**REQUIRED WORK**
Whenever the word "Kidney" appears in a line of the data below, copy that line.

--- PROVIDED RECORDS Enclosed Below ---

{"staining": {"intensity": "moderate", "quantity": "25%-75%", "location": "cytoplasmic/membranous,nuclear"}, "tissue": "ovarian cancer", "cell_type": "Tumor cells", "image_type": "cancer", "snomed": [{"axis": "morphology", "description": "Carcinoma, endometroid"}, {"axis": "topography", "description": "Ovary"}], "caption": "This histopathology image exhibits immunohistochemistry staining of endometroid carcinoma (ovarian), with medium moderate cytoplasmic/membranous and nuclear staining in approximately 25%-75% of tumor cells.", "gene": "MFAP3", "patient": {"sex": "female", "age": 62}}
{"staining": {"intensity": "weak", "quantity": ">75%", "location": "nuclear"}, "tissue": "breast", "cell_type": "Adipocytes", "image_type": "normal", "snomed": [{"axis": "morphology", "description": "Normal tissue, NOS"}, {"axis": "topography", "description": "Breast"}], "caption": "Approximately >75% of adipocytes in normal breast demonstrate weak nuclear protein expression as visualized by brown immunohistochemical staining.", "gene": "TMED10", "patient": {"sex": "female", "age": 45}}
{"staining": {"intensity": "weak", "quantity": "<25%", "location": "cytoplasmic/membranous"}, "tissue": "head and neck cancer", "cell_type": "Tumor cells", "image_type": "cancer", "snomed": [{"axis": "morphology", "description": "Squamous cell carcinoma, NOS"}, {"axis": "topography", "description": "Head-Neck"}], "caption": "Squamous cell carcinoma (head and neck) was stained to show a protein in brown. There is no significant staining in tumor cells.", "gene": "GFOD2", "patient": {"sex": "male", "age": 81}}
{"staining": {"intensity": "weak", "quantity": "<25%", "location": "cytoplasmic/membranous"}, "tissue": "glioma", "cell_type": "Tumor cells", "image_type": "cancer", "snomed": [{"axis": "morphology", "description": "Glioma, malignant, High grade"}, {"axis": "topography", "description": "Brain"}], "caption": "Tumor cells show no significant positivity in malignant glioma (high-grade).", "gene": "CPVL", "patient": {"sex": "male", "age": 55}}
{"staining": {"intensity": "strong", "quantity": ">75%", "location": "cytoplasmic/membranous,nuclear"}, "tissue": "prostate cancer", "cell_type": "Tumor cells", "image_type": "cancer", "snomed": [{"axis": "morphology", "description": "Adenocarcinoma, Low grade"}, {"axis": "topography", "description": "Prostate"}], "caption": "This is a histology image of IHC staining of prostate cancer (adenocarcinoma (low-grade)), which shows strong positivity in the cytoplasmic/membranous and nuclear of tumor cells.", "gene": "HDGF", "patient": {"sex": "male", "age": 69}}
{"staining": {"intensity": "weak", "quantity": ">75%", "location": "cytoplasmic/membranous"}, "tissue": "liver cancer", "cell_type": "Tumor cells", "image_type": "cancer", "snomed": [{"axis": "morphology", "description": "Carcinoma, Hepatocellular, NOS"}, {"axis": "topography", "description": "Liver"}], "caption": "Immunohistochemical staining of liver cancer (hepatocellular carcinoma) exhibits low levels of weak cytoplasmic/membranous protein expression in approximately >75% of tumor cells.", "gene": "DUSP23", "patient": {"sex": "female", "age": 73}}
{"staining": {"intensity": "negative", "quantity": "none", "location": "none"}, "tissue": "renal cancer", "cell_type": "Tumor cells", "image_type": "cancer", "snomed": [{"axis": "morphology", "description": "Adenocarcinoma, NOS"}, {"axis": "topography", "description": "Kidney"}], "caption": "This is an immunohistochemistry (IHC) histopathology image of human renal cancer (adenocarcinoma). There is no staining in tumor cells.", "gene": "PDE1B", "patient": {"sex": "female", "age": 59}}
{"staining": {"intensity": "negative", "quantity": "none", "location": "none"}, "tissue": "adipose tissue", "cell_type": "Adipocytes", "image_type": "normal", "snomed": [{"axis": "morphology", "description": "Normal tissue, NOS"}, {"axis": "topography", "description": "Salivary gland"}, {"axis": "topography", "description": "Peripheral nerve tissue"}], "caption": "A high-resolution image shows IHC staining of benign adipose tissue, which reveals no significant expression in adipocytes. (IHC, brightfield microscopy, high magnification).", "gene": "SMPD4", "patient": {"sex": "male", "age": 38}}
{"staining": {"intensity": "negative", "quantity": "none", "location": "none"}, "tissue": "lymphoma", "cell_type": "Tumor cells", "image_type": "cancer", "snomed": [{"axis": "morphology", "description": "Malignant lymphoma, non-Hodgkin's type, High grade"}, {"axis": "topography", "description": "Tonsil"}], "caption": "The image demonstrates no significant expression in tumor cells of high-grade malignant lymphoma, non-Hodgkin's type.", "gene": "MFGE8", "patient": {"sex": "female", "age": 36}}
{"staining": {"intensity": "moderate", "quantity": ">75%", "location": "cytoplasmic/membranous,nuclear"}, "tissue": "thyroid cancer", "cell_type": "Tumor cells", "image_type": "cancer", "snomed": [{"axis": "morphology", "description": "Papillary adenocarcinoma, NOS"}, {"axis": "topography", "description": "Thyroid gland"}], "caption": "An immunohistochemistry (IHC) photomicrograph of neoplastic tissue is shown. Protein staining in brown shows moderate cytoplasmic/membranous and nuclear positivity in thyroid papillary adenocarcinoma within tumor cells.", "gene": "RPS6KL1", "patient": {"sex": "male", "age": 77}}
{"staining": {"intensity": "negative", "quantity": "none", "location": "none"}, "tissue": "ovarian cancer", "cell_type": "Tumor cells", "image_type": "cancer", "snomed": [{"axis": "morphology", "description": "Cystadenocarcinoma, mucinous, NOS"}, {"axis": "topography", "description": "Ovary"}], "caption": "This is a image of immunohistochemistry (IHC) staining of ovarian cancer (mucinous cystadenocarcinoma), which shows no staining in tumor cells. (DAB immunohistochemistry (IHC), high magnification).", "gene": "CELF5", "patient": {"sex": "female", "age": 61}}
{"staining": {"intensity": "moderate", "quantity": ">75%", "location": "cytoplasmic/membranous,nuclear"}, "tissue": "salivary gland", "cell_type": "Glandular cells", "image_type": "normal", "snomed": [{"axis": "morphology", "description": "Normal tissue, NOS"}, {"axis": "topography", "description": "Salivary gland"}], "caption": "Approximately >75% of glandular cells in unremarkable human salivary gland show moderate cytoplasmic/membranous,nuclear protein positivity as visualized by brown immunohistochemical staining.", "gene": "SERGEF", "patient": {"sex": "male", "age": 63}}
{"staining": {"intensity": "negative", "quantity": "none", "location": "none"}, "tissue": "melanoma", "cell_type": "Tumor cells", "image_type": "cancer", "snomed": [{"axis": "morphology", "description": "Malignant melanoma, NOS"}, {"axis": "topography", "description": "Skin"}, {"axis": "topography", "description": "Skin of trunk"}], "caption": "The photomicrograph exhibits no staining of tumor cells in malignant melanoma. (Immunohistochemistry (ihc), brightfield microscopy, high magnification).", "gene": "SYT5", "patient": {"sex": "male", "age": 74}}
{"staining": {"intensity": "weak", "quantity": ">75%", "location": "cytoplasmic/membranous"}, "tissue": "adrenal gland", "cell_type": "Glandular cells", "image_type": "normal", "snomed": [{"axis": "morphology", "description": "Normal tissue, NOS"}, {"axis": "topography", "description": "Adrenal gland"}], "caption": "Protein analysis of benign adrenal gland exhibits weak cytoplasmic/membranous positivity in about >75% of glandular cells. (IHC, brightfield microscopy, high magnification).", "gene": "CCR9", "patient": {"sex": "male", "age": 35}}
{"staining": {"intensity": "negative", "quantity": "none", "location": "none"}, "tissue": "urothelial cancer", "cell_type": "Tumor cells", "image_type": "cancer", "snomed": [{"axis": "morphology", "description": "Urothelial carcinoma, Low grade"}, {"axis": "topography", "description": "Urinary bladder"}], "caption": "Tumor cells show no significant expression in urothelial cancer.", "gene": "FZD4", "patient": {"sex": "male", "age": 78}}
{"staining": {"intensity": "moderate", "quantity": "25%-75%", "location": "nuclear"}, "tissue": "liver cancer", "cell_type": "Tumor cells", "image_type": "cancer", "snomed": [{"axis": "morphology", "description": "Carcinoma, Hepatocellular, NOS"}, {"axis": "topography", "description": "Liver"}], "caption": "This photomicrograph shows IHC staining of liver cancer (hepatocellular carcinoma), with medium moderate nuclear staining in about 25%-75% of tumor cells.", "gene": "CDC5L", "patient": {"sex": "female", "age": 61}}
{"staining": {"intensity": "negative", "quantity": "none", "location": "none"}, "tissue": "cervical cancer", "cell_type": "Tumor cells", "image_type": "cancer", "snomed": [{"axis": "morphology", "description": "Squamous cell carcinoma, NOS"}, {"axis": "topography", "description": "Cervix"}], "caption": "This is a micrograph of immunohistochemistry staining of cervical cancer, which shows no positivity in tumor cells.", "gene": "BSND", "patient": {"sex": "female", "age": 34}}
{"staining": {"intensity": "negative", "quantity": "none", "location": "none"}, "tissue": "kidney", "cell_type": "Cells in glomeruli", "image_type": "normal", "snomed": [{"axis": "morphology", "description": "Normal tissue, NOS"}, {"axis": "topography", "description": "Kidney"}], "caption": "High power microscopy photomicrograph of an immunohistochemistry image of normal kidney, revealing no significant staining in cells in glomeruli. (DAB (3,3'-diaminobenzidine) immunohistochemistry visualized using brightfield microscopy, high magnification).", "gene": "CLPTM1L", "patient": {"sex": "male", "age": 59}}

--- End of Enclosed PROVIDED RECORDS ---

**ANSWER TO THE EXERCISE**
{"staining": {"intensity": "negative", "quantity": "none", "location": "none"}, "tissue": "renal cancer", "cell_type": "Tumor cells", "image_type": "cancer", "snomed": [{"axis": "morphology", "description": "Adenocarcinoma, NOS"}, {"axis": "topography", "description": "Kidney"}], "caption": "This is an immunohistochemistry (IHC) histopathology image of human renal cancer (adenocarcinoma). There is no staining in tumor cells.", "gene": "PDE1B", "patient": {"sex": "female", "age": 59}}
{"staining": {"intensity": "negative", "quantity": "none", "location": "none"}, "tissue": "kidney", "cell_type": "Cells in glomeruli", "image_type": "normal", "snomed": [{"axis": "morphology", "description": "Normal tissue, NOS"}, {"axis": "topography", "description": "Kidney"}], "caption": "High power microscopy photomicrograph of an immunohistochemistry image of normal kidney, revealing no significant staining in cells in glomeruli. (DAB (3,3'-diaminobenzidine) immunohistochemistry visualized using brightfield microscopy, high magnification).", "gene": "CLPTM1L", "patient": {"sex": "male", "age": 59}}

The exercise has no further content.